“Maine Voices: It’s time for lawmakers to override LePage’s veto of economic growth”

Christy Daggett, Maine Center for Economic Policy

Originally published in the Portland Press Herald on April 30, 2014

State legislators have voted four times to accept federal health care dollars and cover Maine’s uninsured citizens. Four times, the governor has vetoed the majority’s will.

The most recent bill is based on “private option” plans in New Hampshire and Arkansas, under which states use federal Medicaid expansion funds to purchase private coverage for uninsured citizens in the Maine insurance marketplace.

In the first six months of Arkansas’ plan, 70 percent of eligible Arkansans signed up for coverage. Our governor has promised to veto Maine’s “private option” bill. This time, will our legislators choose to override the governor’s veto, or let it stand in a long line of missed opportunities for Mainers?

The governor’s contempt for the Affordable Care Act and the president so far has cost Maine more than $110 million in federal funds that the state can never reclaim. These are funds to support 4,400 jobs – roughly equivalent to the number L.L. Bean employs – and generate more than half a billion dollars in economic activity annually by 2016. Many of these jobs would accrue to the poorest, most rural regions of the state.

This fits a political pattern that is impoverishing Maine today, and putting us at a disadvantage for the future.

The governor recently vetoed a bill to provide solar energy rebates that would have created 1,250 jobs and attracted an estimated $25 million in private investment. While Maine loses its edge in manufacturing, China and Brazil are taking the lead on solar panel development. Last year, the governor’s hostility to Statoil’s ambitious $120 million offshore wind project caused the company to move the project to Scotland.

This spring, the governor refused to issue $33 million in voter-approved bonds, even as Maine’s brief construction season is ramping up and the American Society of Civil Engineers rates more than half of our roads as poor or inadequate. In the meantime, the unemployment rate in Maine’s construction sector is particularly high.

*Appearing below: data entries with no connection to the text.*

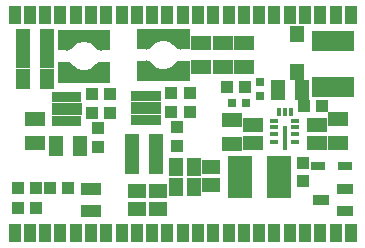
<source format=gts>
G04*
G04 #@! TF.GenerationSoftware,Altium Limited,Altium Designer,20.0.2 (26)*
G04*
G04 Layer_Color=8388736*
%FSLAX25Y25*%
%MOIN*%
G70*
G01*
G75*
%ADD16C,0.04150*%
%ADD17R,0.04150X0.04150*%
%ADD18R,0.05095X0.05213*%
%ADD19R,0.05134X0.02772*%
%ADD20R,0.04150X0.04150*%
%ADD21R,0.14307X0.06827*%
%ADD22R,0.05528X0.03362*%
%ADD23R,0.04803X0.06803*%
%ADD24R,0.06803X0.04803*%
%ADD25R,0.17732X0.04150*%
%ADD26R,0.10252X0.04110*%
%ADD27R,0.01866X0.03716*%
%ADD28R,0.06591X0.04819*%
%ADD29R,0.06276X0.04583*%
%ADD30R,0.04583X0.06276*%
%ADD31R,0.06512X0.04347*%
%ADD32R,0.01787X0.07988*%
%ADD33R,0.03165X0.01787*%
%ADD34R,0.01787X0.03165*%
%ADD35R,0.08284X0.14189*%
%ADD36R,0.02969X0.02969*%
%ADD37R,0.02969X0.02969*%
%ADD38R,0.04150X0.07102*%
%ADD39C,0.01984*%
%ADD40R,0.03953X0.06315*%
D16*
X45920Y56561D02*
G03*
X57180Y56561I5630J3798D01*
G01*
Y64156D02*
G03*
X45920Y64156I-5630J-3798D01*
G01*
X30680Y63806D02*
G03*
X19420Y63806I-5630J-3798D01*
G01*
Y56211D02*
G03*
X30680Y56211I5630J3798D01*
G01*
D17*
X3099Y15950D02*
D03*
X9201D02*
D03*
X54199Y47750D02*
D03*
X60301D02*
D03*
X54249Y41500D02*
D03*
X60351D02*
D03*
X9201Y9550D02*
D03*
X3099D02*
D03*
X13749Y15950D02*
D03*
X19851D02*
D03*
X72699Y49700D02*
D03*
X78801D02*
D03*
X98449Y43300D02*
D03*
X104551D02*
D03*
X33801Y47400D02*
D03*
X27699D02*
D03*
X33851Y41150D02*
D03*
X27749D02*
D03*
D18*
X96250Y54701D02*
D03*
Y67299D02*
D03*
D19*
X112228Y23550D02*
D03*
X103172D02*
D03*
D20*
X98050Y18399D02*
D03*
Y24501D02*
D03*
X56100Y30199D02*
D03*
Y36301D02*
D03*
X29600Y35951D02*
D03*
Y29849D02*
D03*
D21*
X108000Y65066D02*
D03*
Y49633D02*
D03*
D22*
X112234Y8220D02*
D03*
Y15779D02*
D03*
X103966Y12000D02*
D03*
D23*
X49150Y24000D02*
D03*
X41150D02*
D03*
Y30650D02*
D03*
X49150D02*
D03*
X4750Y59300D02*
D03*
X12750D02*
D03*
X23700Y30200D02*
D03*
X15700D02*
D03*
X89700Y48600D02*
D03*
X97700D02*
D03*
X4750Y65750D02*
D03*
X12750D02*
D03*
X4750Y52400D02*
D03*
X12750D02*
D03*
D24*
X71325Y64300D02*
D03*
Y56300D02*
D03*
X78400Y64300D02*
D03*
Y56300D02*
D03*
X64250Y64300D02*
D03*
Y56300D02*
D03*
X109850Y30900D02*
D03*
Y38900D02*
D03*
X74350Y30700D02*
D03*
Y38700D02*
D03*
X8800Y39150D02*
D03*
Y31150D02*
D03*
D25*
X51550Y67150D02*
D03*
Y53567D02*
D03*
X25050Y53217D02*
D03*
Y66800D02*
D03*
D26*
X45768Y42683D02*
D03*
X19268Y42333D02*
D03*
D27*
X41831Y46600D02*
D03*
X43800D02*
D03*
X45768D02*
D03*
X47737D02*
D03*
X49705D02*
D03*
Y38765D02*
D03*
X47737D02*
D03*
X45768D02*
D03*
X43800D02*
D03*
X41831D02*
D03*
X15331Y38415D02*
D03*
X17300D02*
D03*
X19268D02*
D03*
X21237D02*
D03*
X23205D02*
D03*
Y46250D02*
D03*
X21237D02*
D03*
X19268D02*
D03*
X17300D02*
D03*
X15331D02*
D03*
D28*
X81300Y30908D02*
D03*
Y37207D02*
D03*
X102750Y30908D02*
D03*
Y37207D02*
D03*
D29*
X49650Y8940D02*
D03*
Y15160D02*
D03*
X42750Y8940D02*
D03*
Y15160D02*
D03*
X67300Y16990D02*
D03*
Y23210D02*
D03*
D30*
X61865Y16250D02*
D03*
X55644D02*
D03*
X61865Y23137D02*
D03*
X55644D02*
D03*
D31*
X27550Y8360D02*
D03*
Y15840D02*
D03*
D32*
X92032Y32736D02*
D03*
D33*
X88488Y31409D02*
D03*
Y33968D02*
D03*
Y36527D02*
D03*
Y38496D02*
D03*
X95575D02*
D03*
Y36527D02*
D03*
Y33968D02*
D03*
Y31409D02*
D03*
D34*
X90063Y41350D02*
D03*
X92032D02*
D03*
X94000D02*
D03*
D35*
X77154Y19750D02*
D03*
X90146D02*
D03*
D36*
X74500Y44500D02*
D03*
X79100D02*
D03*
D37*
X83650Y46800D02*
D03*
Y51400D02*
D03*
D38*
X58341Y65674D02*
D03*
X44759D02*
D03*
X58341Y55044D02*
D03*
X44759D02*
D03*
X18259Y54694D02*
D03*
X31841D02*
D03*
X18259Y65324D02*
D03*
X31841D02*
D03*
D39*
X49509Y42683D02*
D03*
X45768D02*
D03*
X42028D02*
D03*
X15528Y42333D02*
D03*
X19268D02*
D03*
X23009D02*
D03*
D40*
X1969Y1181D02*
D03*
X7062D02*
D03*
X37623D02*
D03*
X32530D02*
D03*
X27436D02*
D03*
X22343D02*
D03*
X17249D02*
D03*
X12156D02*
D03*
X42717D02*
D03*
X47811D02*
D03*
X52906D02*
D03*
X83473D02*
D03*
X78378D02*
D03*
X73284D02*
D03*
X68189D02*
D03*
X63095D02*
D03*
X58000D02*
D03*
X88568D02*
D03*
X103851D02*
D03*
X93662D02*
D03*
X98757D02*
D03*
X108946D02*
D03*
X114040D02*
D03*
Y73622D02*
D03*
X108947D02*
D03*
X78386D02*
D03*
X83479D02*
D03*
X88573D02*
D03*
X93666D02*
D03*
X98760D02*
D03*
X103853D02*
D03*
X73292D02*
D03*
X68198D02*
D03*
X63103D02*
D03*
X32536D02*
D03*
X37630D02*
D03*
X42725D02*
D03*
X47820D02*
D03*
X52914D02*
D03*
X58009D02*
D03*
X27441D02*
D03*
X12157D02*
D03*
X22347D02*
D03*
X17252D02*
D03*
X7063D02*
D03*
X1969D02*
D03*
M02*

</source>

Maine wants to be more business-friendly. Yet the governor blocks progress toward much-needed infrastructure and energy improvements, and a healthier workforce that would help Maine businesses.

While the Maine media have reported that reputable experts have discredited the data cited in the administration-commissioned Alexander Report, independent projections from both ends of the political spectrum have found that Maine would save money if our leaders expanded Medicaid. The conservative Heritage Foundation cited estimates that showed Maine would save $690 million by accepting federal health care funds to cover the uninsured.

Compare this to the $457 million Maine spent in 2012 on “Pine Tree Zones” for private businesses – including tax breaks that cost more than they delivered in jobs, according to a report commissioned by the Maine Department of Economic and Community Development.

Republican governors in 10 states, including New Jersey, Ohio and Michigan, have led efforts to accept Affordable Care Act funds. Many have linked their support for expanding Medicaid to protecting their states’ economic competitiveness.

Arizona Gov. Jan Brewer issued an analysis that forcefully made the case: “Having nearly 1 in 5 Arizonans without health insurance is bad for business.” The analysis also found that accepting federal funds will “keep Arizona economically competitive and prevent a wealth shift to our neighbors – California, Nevada, Colorado, and New Mexico – that are pursuing expansion.”

Maine is the only New England state that continues to reject federal funds, and our competitors in Quebec and New Brunswick enjoy the edge that nation’s health care system affords.

Maine families have suffered badly over the past decade. As the statistics show, Maine continues to lag behind most of the nation in our recovery from the Great Recession. We’ve recovered only 54 percent of the jobs lost in the recession and consistently rank near the bottom among the states in job creation. Wages have stagnated and food and energy costs have risen.

Maine once ranked 11th nationally when it came to keeping working people out of poverty. Now, 30 percent of Maine workers cannot meet basic needs to support their families.

Accepting federal health care funds will offer coverage to almost 70,000 uninsured – many working in low-wage jobs without benefits. It will create thousands of new jobs across the state, fuel economic growth and help us to compete with other states and internationally.

Instead of vetoing Maine’s future, we badly need constructive leadership to overcome the challenges that stand in the path to prosperity for generations to come. Maine’s working families deserve better.

Christy Daggett is a policy analyst for the Maine Center for Economic Policy, and a member of the Maine Regional Network, part of the Scholars Strategy Network, which brings together scholars across the country to address public challenges and their policy implications.